# New  Braunfels smoker. How to tell???



## carolina0341 (Aug 2, 2010)

Found one one CL, it seems to be an older model horizontal style.  How can you tell if they are the pre char broil models?

Thanks


----------



## ricklarge (Aug 2, 2010)

Mine has a name badge that says New Braunfels. The smoker is very heavy for it's size. It looks EXACTLY like the NBBD pictures you see online. I would guess the only real way to tell is the name plate.


----------



## eman (Aug 2, 2010)

The newer New Braunfuls seem to be made of heavy sheet metal

 I had the older one and like rick said .the older ones are alot heavier.

 They were made of rolled steel.

 The closest thing i can find to the older NB is the oklahoma Joe smoker.

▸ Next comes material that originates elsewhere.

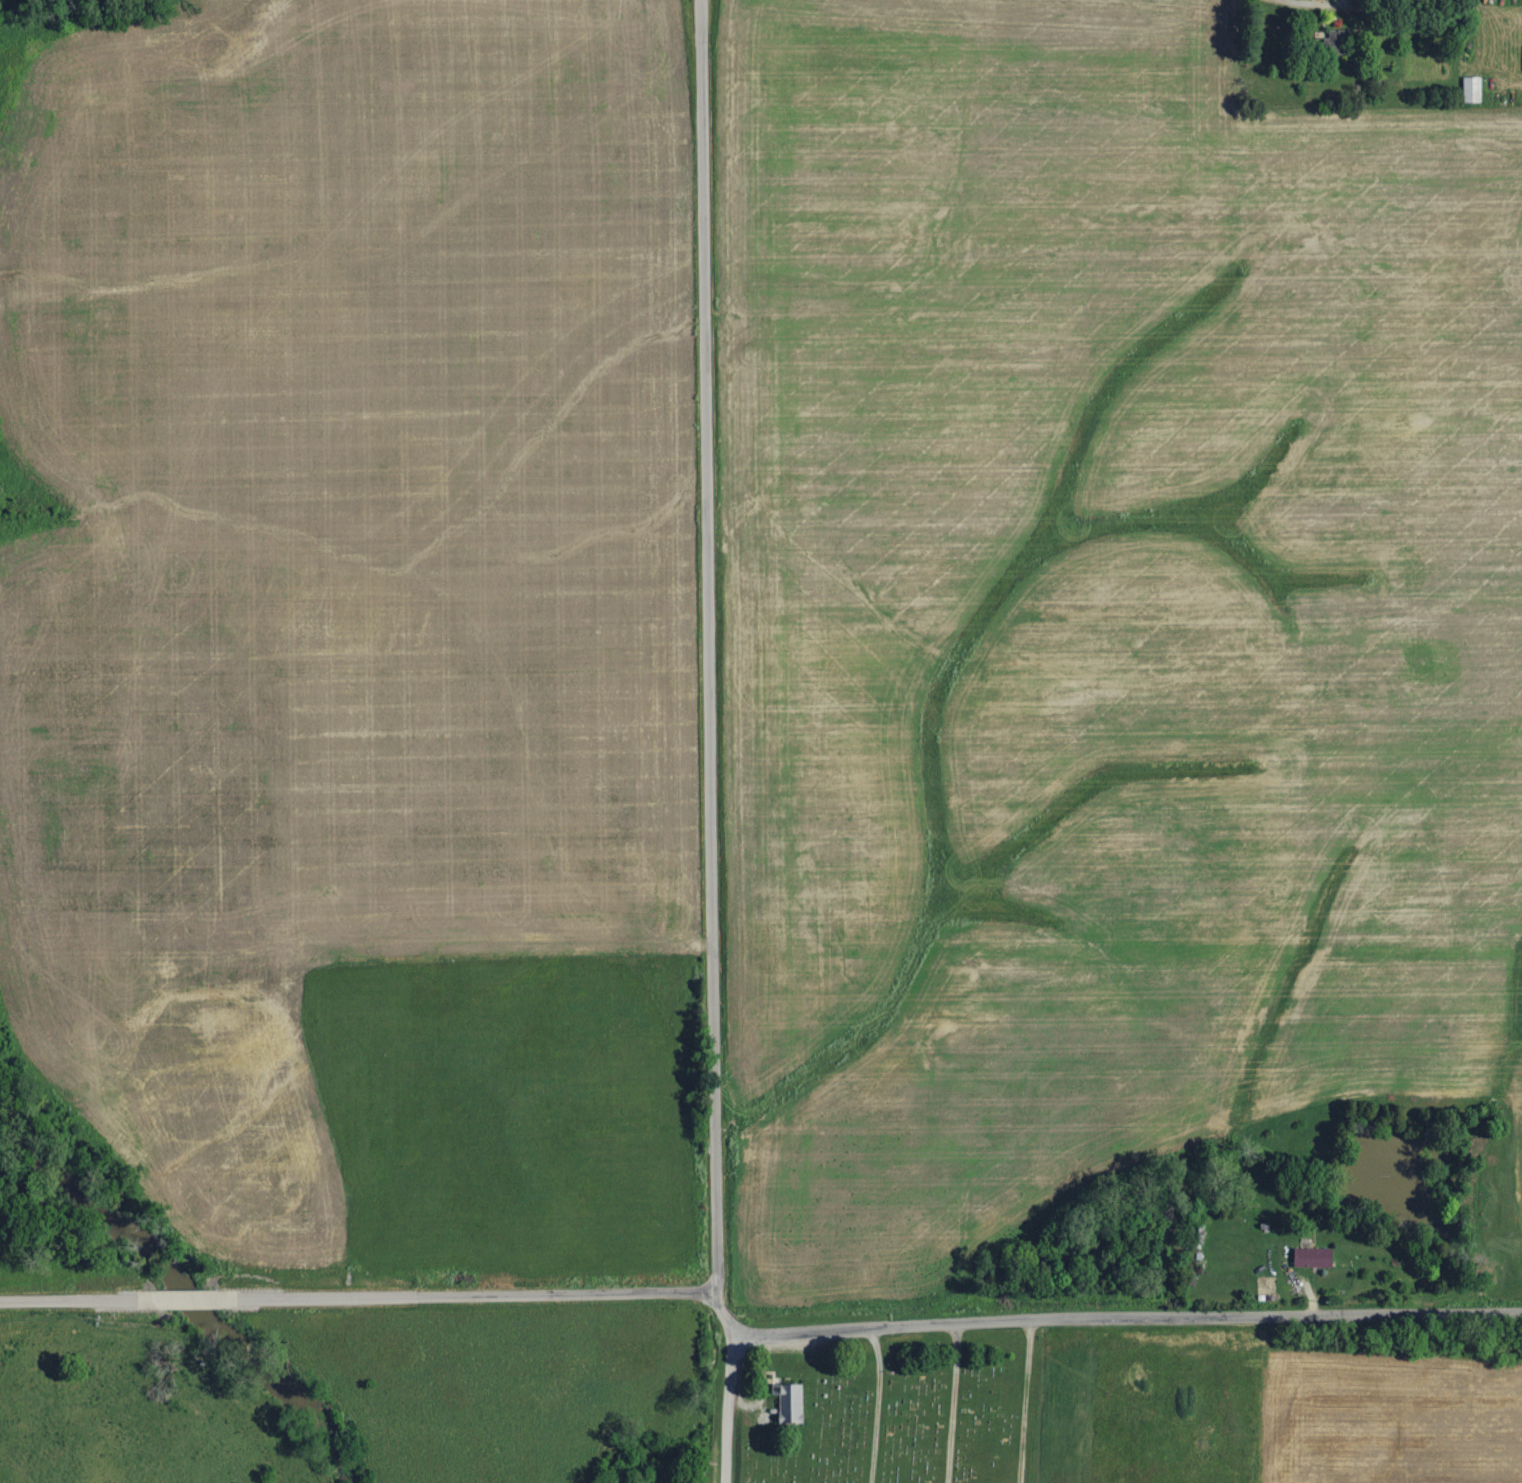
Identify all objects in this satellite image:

available at acadamey sports. heavy steel w/ steel wheels and if i remember right $699

 retail.


----------



## oldschoolbbq (Aug 2, 2010)

This is a NewBraunsfeld --"RedRiver" model

  

It weighs about70# and holds heat great. This one is reverse flow modified,and re-painted

  

Hope this helps,and


----------



## beer-b-q (Aug 2, 2010)

oldschoolbbq said:


> This is a NewBraunsfeld --"RedRiver" model
> 
> 
> 
> ...


I fixed your links.


----------